All Time Low, Metro Station and Tokio Hotel are entirely interchangeable, their offerings blandly boisterous, hideously hackneyed rock presumably written with the youngest of ears in mind. The Disney association isn’t lost on those behind this release, as the assembled assortment of bands caters almost exclusively for kids with only the top 40 as a pop barometer. Follow Me Down, which finds 3OH!3 again joined by a female vocalist, Neon Hitch stepping into Katy Perry’s shoes, features a chorus so mindless – “Follow me, follow me, fa-la-la-la-la…” – that it’s practically a playground chant, designed to fit some variation on hopscotch or a hand-clap game practised by pigtailed pupils.
Very Good Advice featured in the 1951 animated Alice movie – also a Disney production – and here its theatricality is heightened by the inane pop fodder preceding it. The song finds Smith on good form, sounding every inch the spooky old uncle to Lavigne’s spirited, if a mite screechy, lead character. Indeed, if the line-up here was presented as a film cast, the Canadian would have top billing: her Alice (Underground) plays as the credits roll, and is this album’s lead single.
*-*-*
## Problems to solve:
A – From the album review above, transcribe the passage between "All Time Low, Metro" and "by pigtailed pupils.", inclusive.
B – Answer these questions using the album review above.
(i) Which vocalist joins 3OH!3 on Follow Me Down?
(ii) In what year was the animated Alice movie featuring Very Good Advice released?
(iii) Which song is named as the album's lead single?

## Data extract:
*-*-*
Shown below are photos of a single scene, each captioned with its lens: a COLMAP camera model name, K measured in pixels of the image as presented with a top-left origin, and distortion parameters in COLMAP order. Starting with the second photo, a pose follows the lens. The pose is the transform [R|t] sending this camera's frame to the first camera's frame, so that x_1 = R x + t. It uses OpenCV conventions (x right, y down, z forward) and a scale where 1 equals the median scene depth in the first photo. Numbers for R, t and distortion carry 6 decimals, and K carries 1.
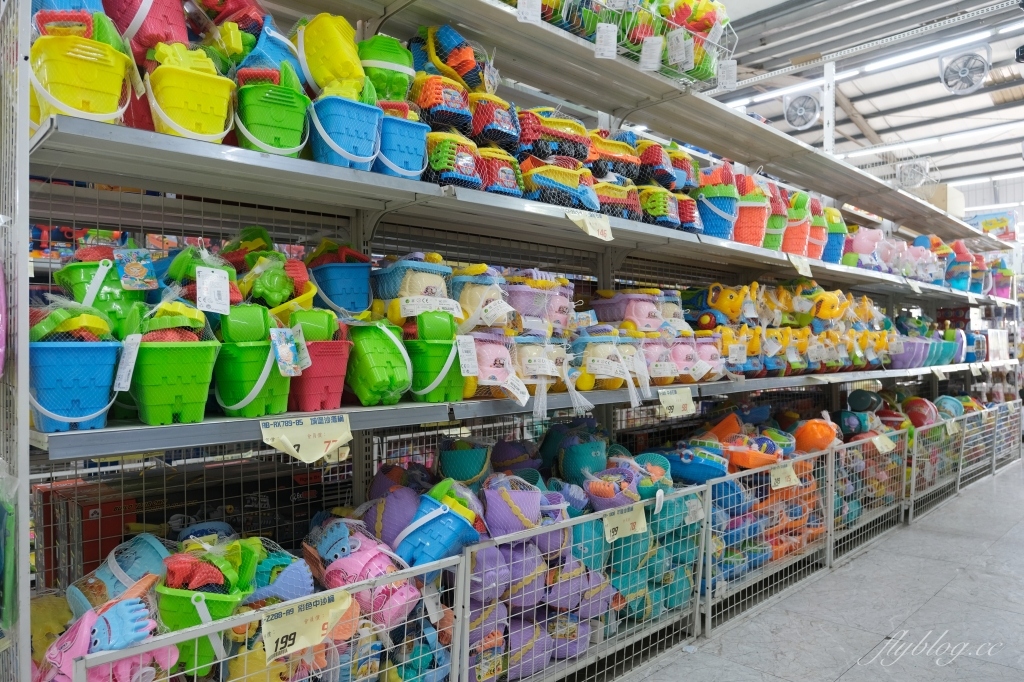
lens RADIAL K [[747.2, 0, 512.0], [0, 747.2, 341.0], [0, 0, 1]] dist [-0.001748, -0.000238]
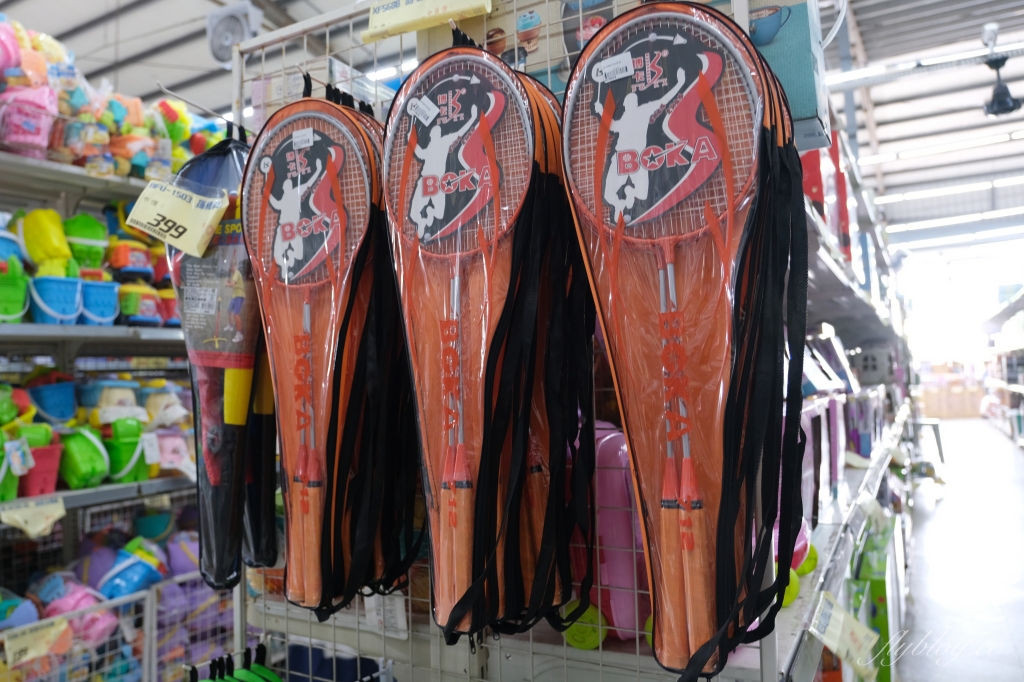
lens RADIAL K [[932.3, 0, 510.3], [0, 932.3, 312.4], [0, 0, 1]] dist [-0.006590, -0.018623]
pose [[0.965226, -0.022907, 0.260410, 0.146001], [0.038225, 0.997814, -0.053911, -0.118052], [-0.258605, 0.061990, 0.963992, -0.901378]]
*-*-*
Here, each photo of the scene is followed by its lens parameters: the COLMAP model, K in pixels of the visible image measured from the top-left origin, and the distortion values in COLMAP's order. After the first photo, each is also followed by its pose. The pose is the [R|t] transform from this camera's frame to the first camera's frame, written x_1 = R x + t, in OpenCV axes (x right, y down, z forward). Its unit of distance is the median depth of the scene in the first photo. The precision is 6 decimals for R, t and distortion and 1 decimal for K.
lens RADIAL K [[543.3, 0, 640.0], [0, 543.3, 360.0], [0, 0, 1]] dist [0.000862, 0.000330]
*-*-*
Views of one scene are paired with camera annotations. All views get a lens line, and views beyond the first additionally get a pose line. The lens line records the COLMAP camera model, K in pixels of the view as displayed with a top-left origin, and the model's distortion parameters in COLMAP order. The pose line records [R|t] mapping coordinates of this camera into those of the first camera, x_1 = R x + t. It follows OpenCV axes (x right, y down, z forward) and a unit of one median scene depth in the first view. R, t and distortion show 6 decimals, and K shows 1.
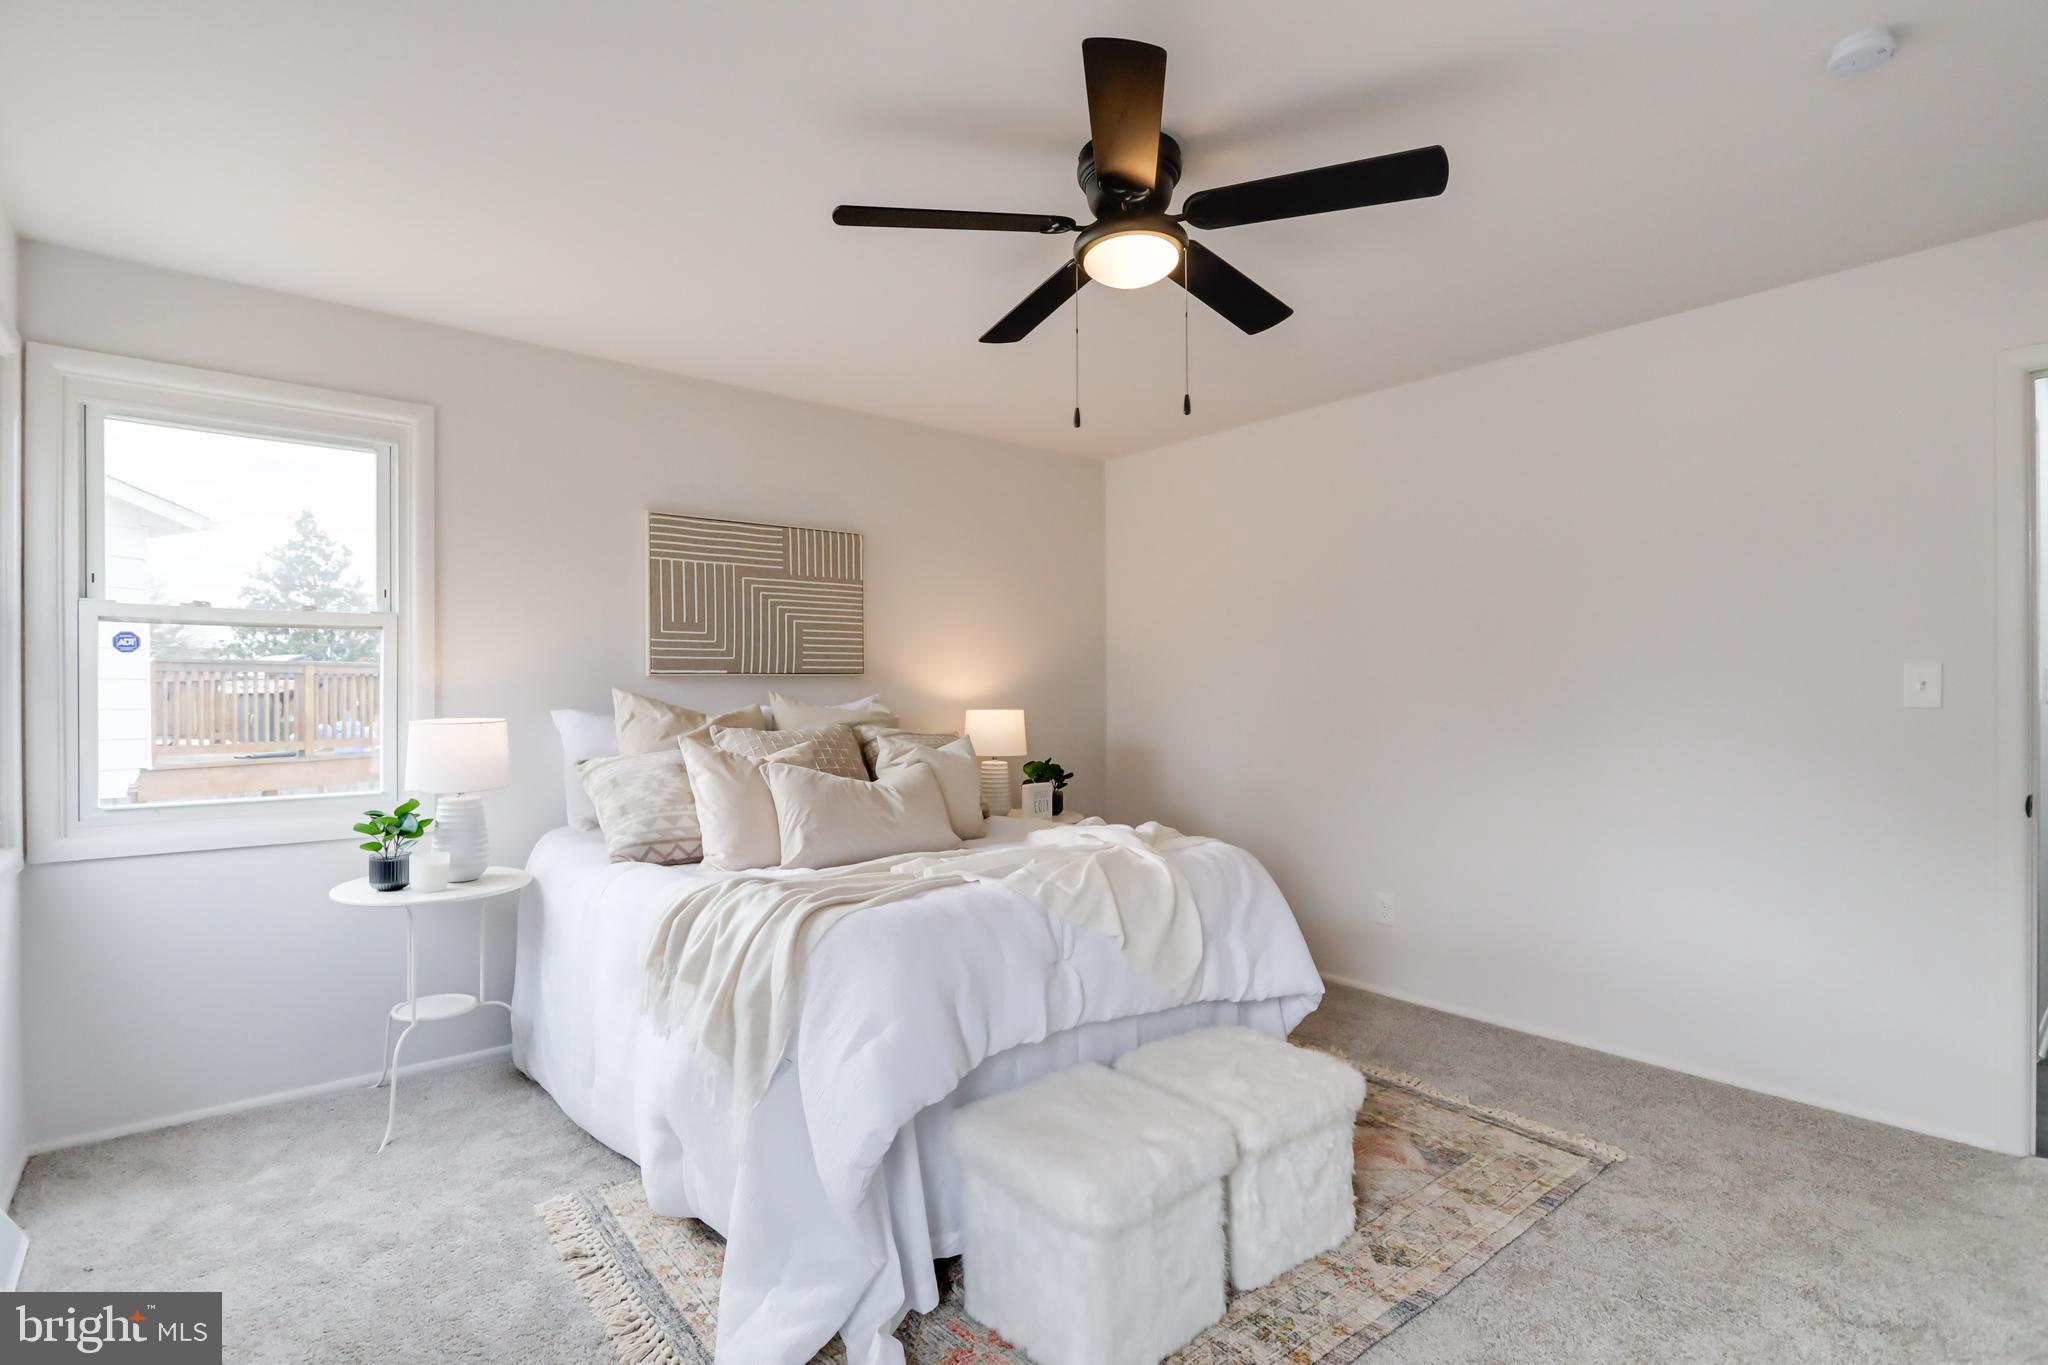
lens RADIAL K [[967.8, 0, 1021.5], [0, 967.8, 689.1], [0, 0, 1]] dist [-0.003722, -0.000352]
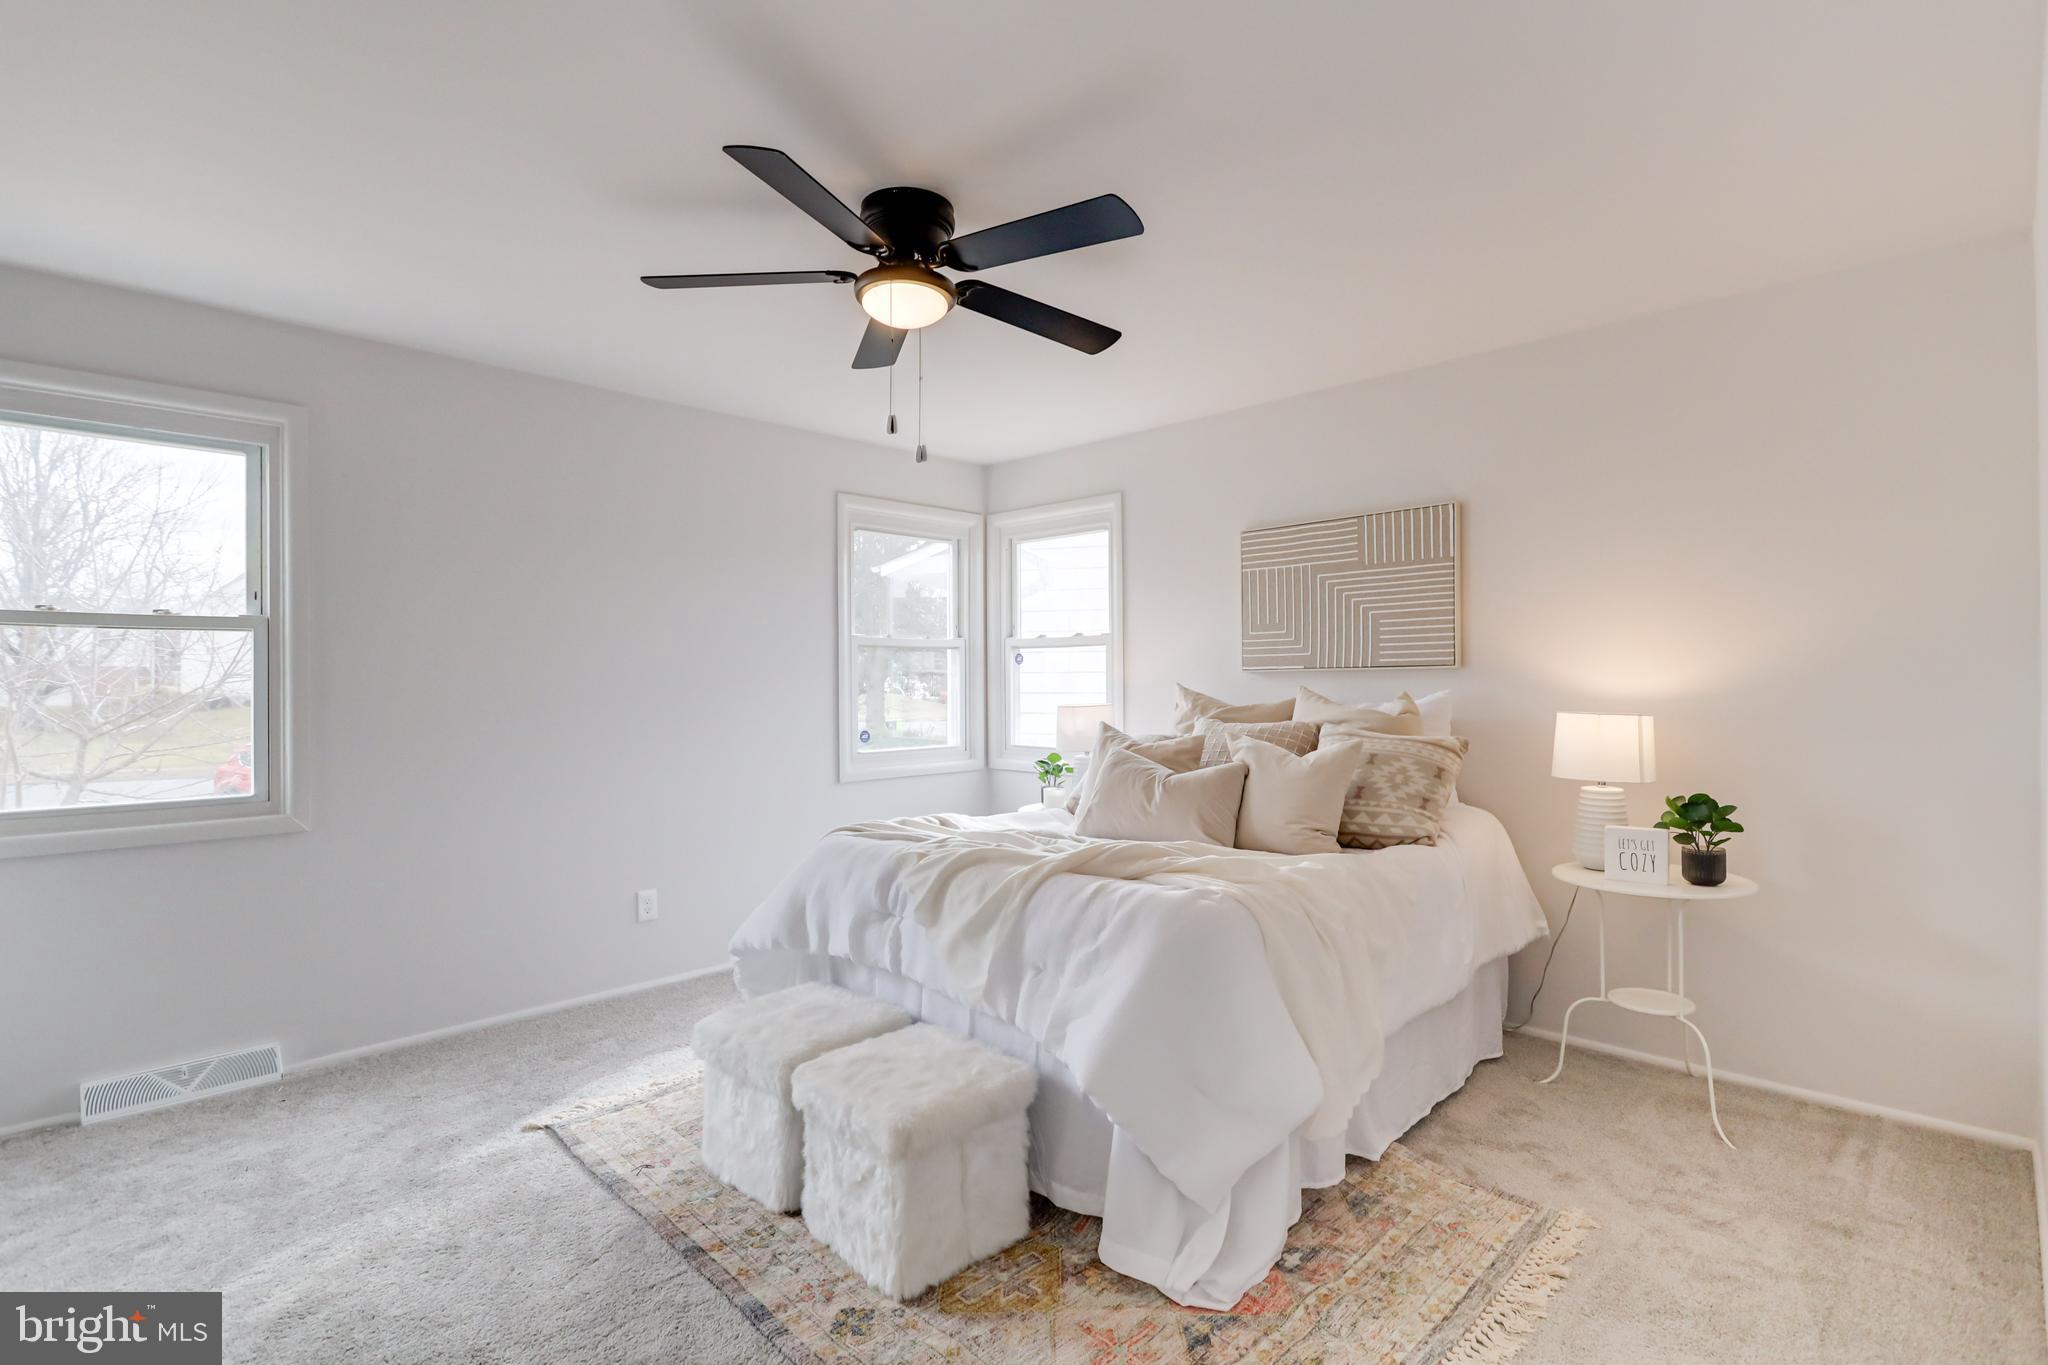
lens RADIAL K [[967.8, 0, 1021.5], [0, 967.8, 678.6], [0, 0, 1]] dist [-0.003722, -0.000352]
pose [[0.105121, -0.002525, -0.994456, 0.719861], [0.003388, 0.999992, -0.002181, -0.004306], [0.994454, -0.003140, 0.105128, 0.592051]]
*-*-*
## Solutions to the problems:
A –
All Time Low, Metro Station and Tokio Hotel are entirely interchangeable, their offerings blandly boisterous, hideously hackneyed rock presumably written with the youngest of ears in mind. The Disney association isn’t lost on those behind this release, as the assembled assortment of bands caters almost exclusively for kids with only the top 40 as a pop barometer. Follow Me Down, which finds 3OH!3 again joined by a female vocalist, Neon Hitch stepping into Katy Perry’s shoes, features a chorus so mindless – “Follow me, follow me, fa-la-la-la-la…” – that it’s practically a playground chant, designed to fit some variation on hopscotch or a hand-clap game practised by pigtailed pupils.

B –
(i) Neon Hitch
(ii) 1951
(iii) Alice (Underground)